The hacker story developed last Thursday with a New York Times reporting that investigators – including the NSA - had traced the attacks on Google and other US businesses to two Chinese colleges – the Shanghai Jiaotong University and the Lanxiang Vocational School in Shandong province.

The report noted that Jiaotong has one of the country’s most successful computer science schools, while Lanxiang trained some scientists for the PLA and its campus network was run by a Baidu-linked company.

The Times said evidence from a US military contractor that had been hit by the same attacks as Google had even led investigators to suspect a specific computer science class at Lanxiang, taught by a Ukrainian professor.

The official Xinhua news service denied the claims over the weekend, with a Lanxiang spokesperson claiming it had never employed any foreign staff and denied any links to the military.

If the US investigators are correct, it doesn’t necessarily finger those colleges or anyone in China of course – although one wonders what sort of IT security was being taught if it allowed the network to be so massively compromised.

“If supported by further investigation, the findings raise as many questions as they answer, including the possibility that some of the attacks came from China but not necessarily from the Chinese government, or even from Chinese sources,” the Times said.

But support from Chinese authorities is essential if the inquiry is to take the next logical step, which is to check these findings against data available from those campus networks. Given the political sensitivity of the issue, that’s not going to happen.

Yet as more and more of the world’s commerce is conducted a) online and b) with China, the international business community needs the US and China to come to make common cause against the growing threat of organized cyber-crime.

Meanwhile, foreign IT firms in China are more hopeful of being able to push back on the government’s IT procurement scheme. As in previous efforts, like WAPI, China is proposing new IT security rules which offer clear advantages to domestic industry.

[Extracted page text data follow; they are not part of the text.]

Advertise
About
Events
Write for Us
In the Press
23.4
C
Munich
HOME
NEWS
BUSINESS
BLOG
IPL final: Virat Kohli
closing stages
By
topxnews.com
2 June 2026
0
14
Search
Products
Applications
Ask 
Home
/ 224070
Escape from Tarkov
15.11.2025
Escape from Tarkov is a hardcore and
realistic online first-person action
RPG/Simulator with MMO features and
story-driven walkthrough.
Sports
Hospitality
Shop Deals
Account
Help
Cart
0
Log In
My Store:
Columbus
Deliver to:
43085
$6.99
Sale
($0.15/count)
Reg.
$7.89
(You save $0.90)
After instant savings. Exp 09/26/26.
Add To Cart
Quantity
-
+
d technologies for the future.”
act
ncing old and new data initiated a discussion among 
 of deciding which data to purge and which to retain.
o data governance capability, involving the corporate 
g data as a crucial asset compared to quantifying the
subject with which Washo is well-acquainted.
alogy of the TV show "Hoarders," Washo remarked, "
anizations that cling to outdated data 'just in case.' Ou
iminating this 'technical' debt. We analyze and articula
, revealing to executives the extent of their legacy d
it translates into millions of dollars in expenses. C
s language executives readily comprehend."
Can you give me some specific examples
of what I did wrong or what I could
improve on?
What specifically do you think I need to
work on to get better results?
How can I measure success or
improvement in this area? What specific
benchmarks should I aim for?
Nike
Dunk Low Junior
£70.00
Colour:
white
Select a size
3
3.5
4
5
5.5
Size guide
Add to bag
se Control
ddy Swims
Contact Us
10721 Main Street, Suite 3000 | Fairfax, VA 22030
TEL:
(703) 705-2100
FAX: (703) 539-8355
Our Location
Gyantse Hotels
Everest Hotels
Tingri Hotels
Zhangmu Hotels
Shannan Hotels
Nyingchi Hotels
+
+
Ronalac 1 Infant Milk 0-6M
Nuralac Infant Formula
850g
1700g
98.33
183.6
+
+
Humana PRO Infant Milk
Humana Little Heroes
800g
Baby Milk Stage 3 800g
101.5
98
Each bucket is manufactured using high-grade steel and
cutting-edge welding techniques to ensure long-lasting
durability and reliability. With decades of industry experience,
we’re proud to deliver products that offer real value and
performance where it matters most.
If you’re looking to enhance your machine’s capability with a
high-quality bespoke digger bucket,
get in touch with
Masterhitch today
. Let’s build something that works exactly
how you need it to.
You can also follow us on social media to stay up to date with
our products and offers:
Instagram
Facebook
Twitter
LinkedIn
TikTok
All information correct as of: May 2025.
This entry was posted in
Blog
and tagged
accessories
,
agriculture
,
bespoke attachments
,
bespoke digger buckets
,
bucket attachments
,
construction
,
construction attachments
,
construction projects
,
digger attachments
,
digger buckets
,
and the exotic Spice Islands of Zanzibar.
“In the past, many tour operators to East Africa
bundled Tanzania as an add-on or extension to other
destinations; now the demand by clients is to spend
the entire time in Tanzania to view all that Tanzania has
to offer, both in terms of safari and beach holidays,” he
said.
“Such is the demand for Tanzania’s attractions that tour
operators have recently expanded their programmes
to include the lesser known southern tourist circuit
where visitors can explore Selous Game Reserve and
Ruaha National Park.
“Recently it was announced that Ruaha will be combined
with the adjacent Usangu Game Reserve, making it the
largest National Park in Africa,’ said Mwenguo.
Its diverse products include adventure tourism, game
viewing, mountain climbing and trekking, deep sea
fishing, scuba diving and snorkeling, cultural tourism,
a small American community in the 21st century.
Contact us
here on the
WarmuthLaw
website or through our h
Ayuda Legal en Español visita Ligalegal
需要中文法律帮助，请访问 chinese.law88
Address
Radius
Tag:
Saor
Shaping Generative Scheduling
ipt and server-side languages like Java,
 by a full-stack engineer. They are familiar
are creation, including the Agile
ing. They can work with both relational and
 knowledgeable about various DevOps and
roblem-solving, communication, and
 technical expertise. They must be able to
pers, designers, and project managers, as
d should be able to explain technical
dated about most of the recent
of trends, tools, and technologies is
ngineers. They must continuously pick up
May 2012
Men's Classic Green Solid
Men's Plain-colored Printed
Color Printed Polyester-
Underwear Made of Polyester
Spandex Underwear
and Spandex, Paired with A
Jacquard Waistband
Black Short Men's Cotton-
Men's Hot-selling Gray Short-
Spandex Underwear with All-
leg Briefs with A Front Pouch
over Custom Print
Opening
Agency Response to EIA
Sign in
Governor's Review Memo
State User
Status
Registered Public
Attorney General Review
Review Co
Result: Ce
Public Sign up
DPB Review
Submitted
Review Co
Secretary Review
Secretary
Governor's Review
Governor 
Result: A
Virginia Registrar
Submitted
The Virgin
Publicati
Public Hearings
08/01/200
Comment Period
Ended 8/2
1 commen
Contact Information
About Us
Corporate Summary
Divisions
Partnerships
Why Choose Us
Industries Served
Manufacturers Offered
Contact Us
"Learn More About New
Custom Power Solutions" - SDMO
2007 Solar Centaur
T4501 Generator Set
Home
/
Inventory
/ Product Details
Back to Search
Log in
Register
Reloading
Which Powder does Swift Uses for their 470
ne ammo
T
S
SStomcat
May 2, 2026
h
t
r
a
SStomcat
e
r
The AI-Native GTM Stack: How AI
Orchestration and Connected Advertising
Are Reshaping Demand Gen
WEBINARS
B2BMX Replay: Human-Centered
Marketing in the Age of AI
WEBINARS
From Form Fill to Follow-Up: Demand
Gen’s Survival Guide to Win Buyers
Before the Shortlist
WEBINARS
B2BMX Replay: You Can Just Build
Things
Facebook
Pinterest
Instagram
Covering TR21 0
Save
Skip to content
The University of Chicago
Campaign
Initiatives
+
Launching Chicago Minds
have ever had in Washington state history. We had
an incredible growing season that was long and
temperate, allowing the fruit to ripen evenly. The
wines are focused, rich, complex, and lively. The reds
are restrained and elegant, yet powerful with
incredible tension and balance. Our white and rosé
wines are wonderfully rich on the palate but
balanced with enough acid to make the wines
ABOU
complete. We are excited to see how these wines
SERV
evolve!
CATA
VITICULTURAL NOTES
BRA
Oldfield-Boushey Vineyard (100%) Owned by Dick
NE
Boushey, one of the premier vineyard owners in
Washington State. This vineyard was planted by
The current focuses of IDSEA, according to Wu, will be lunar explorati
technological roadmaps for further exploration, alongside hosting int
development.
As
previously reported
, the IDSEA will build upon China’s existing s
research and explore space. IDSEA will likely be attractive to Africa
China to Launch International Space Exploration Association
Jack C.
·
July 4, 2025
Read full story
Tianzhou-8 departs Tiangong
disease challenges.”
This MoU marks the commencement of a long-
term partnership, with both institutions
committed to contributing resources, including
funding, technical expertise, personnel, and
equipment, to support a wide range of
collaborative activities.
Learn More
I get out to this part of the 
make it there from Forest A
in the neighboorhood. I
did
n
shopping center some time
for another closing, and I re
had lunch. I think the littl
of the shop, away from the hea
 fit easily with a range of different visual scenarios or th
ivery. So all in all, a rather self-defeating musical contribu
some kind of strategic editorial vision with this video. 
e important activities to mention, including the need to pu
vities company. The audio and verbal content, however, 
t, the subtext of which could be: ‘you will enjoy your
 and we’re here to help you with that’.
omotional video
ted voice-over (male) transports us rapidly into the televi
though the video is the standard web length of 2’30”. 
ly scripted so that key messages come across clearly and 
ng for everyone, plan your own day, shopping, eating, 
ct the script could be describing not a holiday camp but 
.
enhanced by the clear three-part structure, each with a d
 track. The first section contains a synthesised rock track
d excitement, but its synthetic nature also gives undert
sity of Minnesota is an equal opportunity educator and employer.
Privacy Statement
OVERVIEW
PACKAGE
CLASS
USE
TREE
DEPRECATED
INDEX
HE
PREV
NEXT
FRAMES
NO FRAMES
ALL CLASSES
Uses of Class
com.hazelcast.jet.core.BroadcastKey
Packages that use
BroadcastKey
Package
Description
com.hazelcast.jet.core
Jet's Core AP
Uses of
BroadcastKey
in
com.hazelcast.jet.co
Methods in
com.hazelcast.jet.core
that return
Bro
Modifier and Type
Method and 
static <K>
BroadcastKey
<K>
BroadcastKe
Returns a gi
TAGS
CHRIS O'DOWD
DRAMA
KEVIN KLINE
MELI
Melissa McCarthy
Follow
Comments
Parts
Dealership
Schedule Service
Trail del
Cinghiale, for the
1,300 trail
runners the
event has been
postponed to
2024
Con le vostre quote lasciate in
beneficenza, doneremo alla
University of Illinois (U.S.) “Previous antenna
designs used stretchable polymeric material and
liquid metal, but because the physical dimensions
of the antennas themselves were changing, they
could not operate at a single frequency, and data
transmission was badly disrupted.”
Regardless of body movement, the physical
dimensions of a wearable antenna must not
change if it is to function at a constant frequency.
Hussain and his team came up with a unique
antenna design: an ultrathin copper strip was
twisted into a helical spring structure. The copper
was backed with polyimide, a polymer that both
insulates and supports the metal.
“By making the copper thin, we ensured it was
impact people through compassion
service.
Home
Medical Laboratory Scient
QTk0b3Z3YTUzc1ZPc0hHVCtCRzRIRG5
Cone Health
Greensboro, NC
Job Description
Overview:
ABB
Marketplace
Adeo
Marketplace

From May 1, all foreign firms will be required to submit their source code for certification in order to be allowed to bid for government contracts. It poses the obvious threat of the loss of intellectual property, or of Beijing building in “backdoors” for surveillance.

Foreign IT firms say these kinds of rules will push them out of the China market. But they take heart from the fact that the rules have already been delayed by a year, and from the success of previous lobbying efforts on issues such as the Green Dam filter.